Source: Graphs created by Jonathan Osters
This tutorial is going to teach you about outliers and influential points. Now, you may have understood the term "outliers" before when we were talking about univariate data. But in bivariate data, outliers are something a little bit different. So let's take a look at these two data sets.
By this point, you should automatically think to graph your data, graph your data, graph your data. Now, one thing that you might realize is that these seem kind all over the place, whereas these, all the x's except one are 8, which might be a dead giveaway to something. But take a look.
They have the same mean for the x's-- 9. They have the same mean for the y's-- around 750. Their standard deviation for the x's is the same. Their standard deviation for the y's is the same at 203. And their correlations are the same at 0.816 in the positive direction.
So based on all that information, you would think that these two graphs look pretty similar. The problem is, they don't. They both have what are called influential points that are changing a lot of the values. So an influential point is a point whose presence changes substantially a statistical measure. Usually the measure that we're talking about changing is correlation, but it also could affect any of those other measurements that we put on the previous page as well-- the mean of x or y and the standard deviation of x or y.
So, for instance, this scatterplot with this point has a correlation coefficient of 0.816, versus without it, the correlation coefficient is 1. The points line up exactly on the line. Conversely, if we look over here, this point is influential, and it changes all of these values substantially.
With it, the mean of x is 9, the standard deviation of x is 3.3, and the correlation coefficient is 0.816. Without it, the mean of x becomes 8 because all the x-values are 8. The standard deviation is 9 because they never deviate from 8, and the correlation is 0. So it changes all of these measures very substantially by being there. That point is certainly influential.
Other types of points that we're going to talk about are called outliers. Outliers deal with the form of the data set. Now, there's no hard-and-fast established definition to outliers. The one that I like to use deals with the form of the data set. So these are ones that substantially deviate from the pattern, from the form established by the remainder of the points.
Typically they are also influential points, but they don't have to be influential points by this definition. So these two influential points are, in fact, outliers. The form of the remainder of the points is a strong linear form this way. And with it, it diminishes that. The form of these points is a vertical line essentially, and with this point, it very much diminishes that.

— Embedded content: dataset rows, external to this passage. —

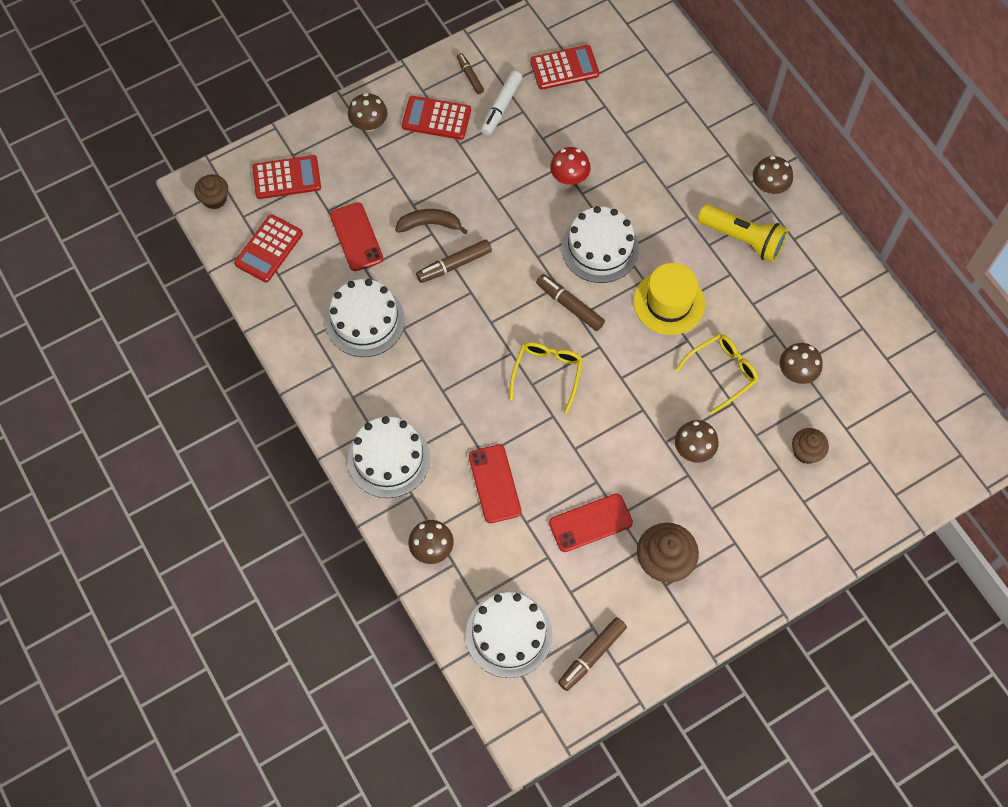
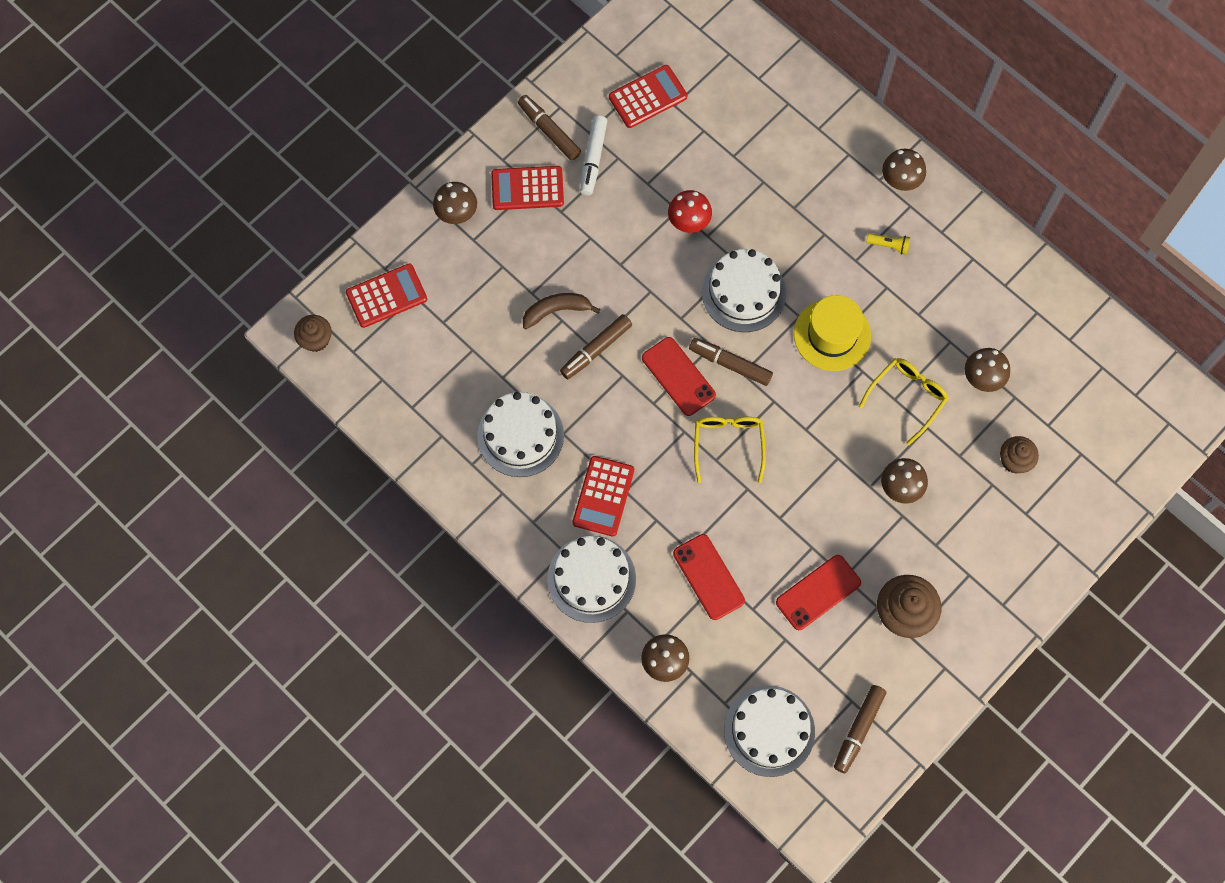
camera: 15 degrees left, 5 degrees up
(269, 249) = (392, 381): red calculator -> red calculator (603, 496)
(356, 237) = (482, 344): red phone -> red phone (678, 376)
(470, 76) = (549, 131): brown marker -> brown marker, size x1.54
(743, 239) = (889, 245): yellow flashlight -> yellow flashlight, size x0.45

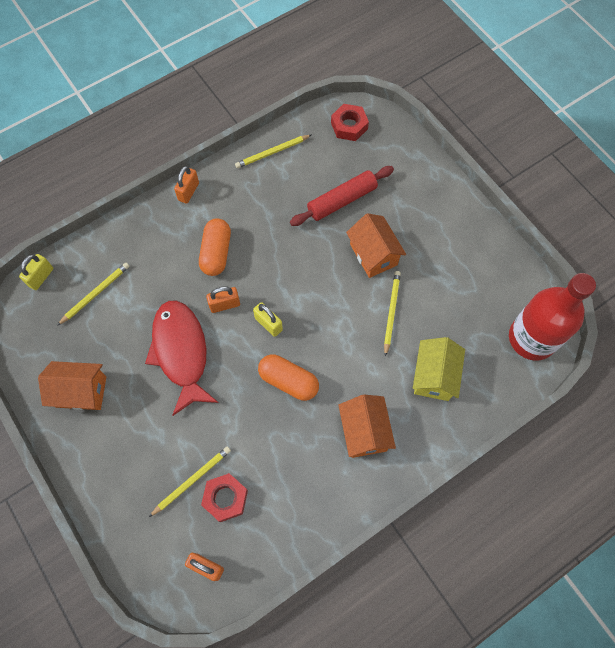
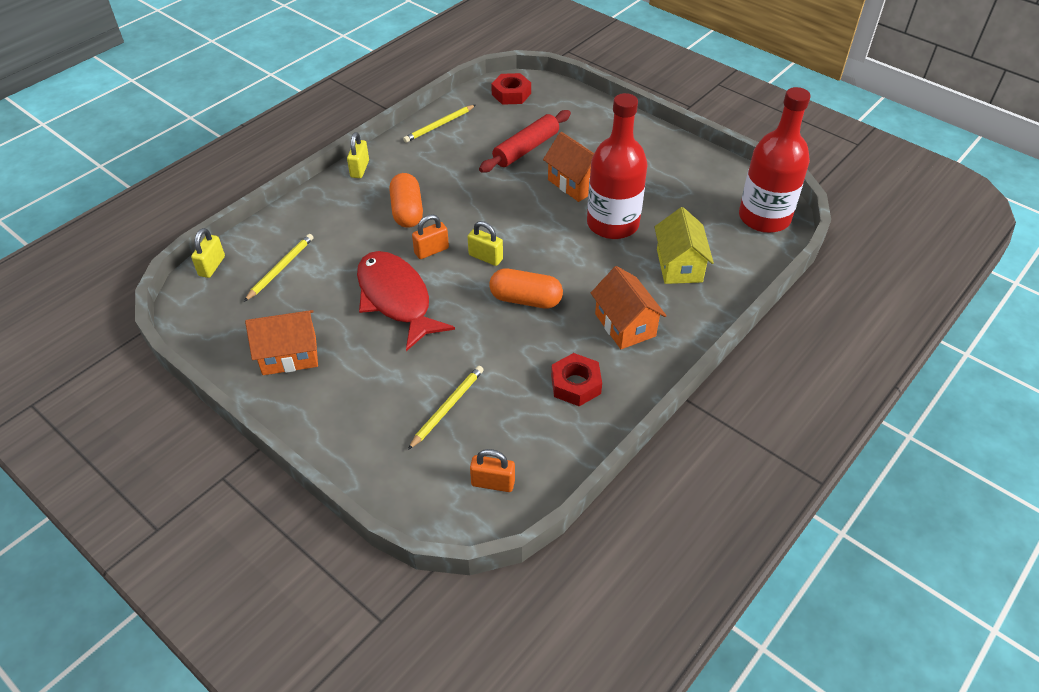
camera: 15 degrees left, 20 degrees down
(188, 191) = (360, 169): orange padlock -> yellow padlock
(225, 498) = (492, 415): red nut -> red nut (575, 384)
(391, 312) = (612, 224): yellow pencil -> red bottle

So using that definition, we can talk about other examples of outliers. The thing about outliers is that they might be outliers in one direction but not the other. Both of these circled points are, in fact, outliers on the scatterplot because they don't fit the overall trend.
Now, if you look at this one, it's an outlier in the y-direction because it's so much higher than the other points. But it's sort of in the middle of the pack regarding the x's. So it's an outlier in the y-direction but not the x-direction.
This one is an outlier in the x-direction because it's so much further to the right of the other pack of points but not in the y-direction. If you look horizontally, it's sort of in the middle lower part of the y-direction. So it's an outlier in one direction but not the other. And in this case, because neither of them fit the overall trend provided by the other points, both of them are outliers
Now, an outlier might not be an outlier in either the x- or the y-direction so long as it doesn't fit the overall trend established by the rest of the data. Here it's a curve. And so this point here in the middle that doesn't fit that curve will be an outlier, as will that point way out there. There's no real relationship to the other points, and so it's just an outlier in both the x- and the y-direction. And then here, it's again an outlier in neither the x- nor the y-direction. But because the rest of the points follow this curved pattern and it's sort of out here in the middle of nowhere, that's going to be an outlier.
Some of those are influential, and some of those are not. Neither of these are going to have a great effect on the correlation or the least squares regression line that these data sets create. In these two cases, a line is an inappropriate model. But if you did make a line, having this point versus removing this point wouldn't affect that line or the correlation very much.
The same thing with this is. The correlation wouldn't change very much because the correlation already is very near to zero. This point, on the other hand, is influential. The correlation will increase from nearly zero without it to a positive correlation coefficient with it.
And so to recap, important points on a scatterplot are influential points and also outliers. Influential points substantially change at least one statistical measure. Outliers simply are points that deviate from the overall form of the rest of the points. They may be outliers in the x- or y-direction, but don't have to be, according to this definition. Be aware that different people use different definitions of outliers for scatterplots so there's not one hard-and-fast definition. So we talked about influential points and outliers.
Good luck, and we'll see you next time.
An observation that, if removed, significantly changes a statistical measure.
In a scatter plot, an outlier is an observation that has an extreme x value, an extreme y value, both an extreme x and y, or is well away from the main trend of points.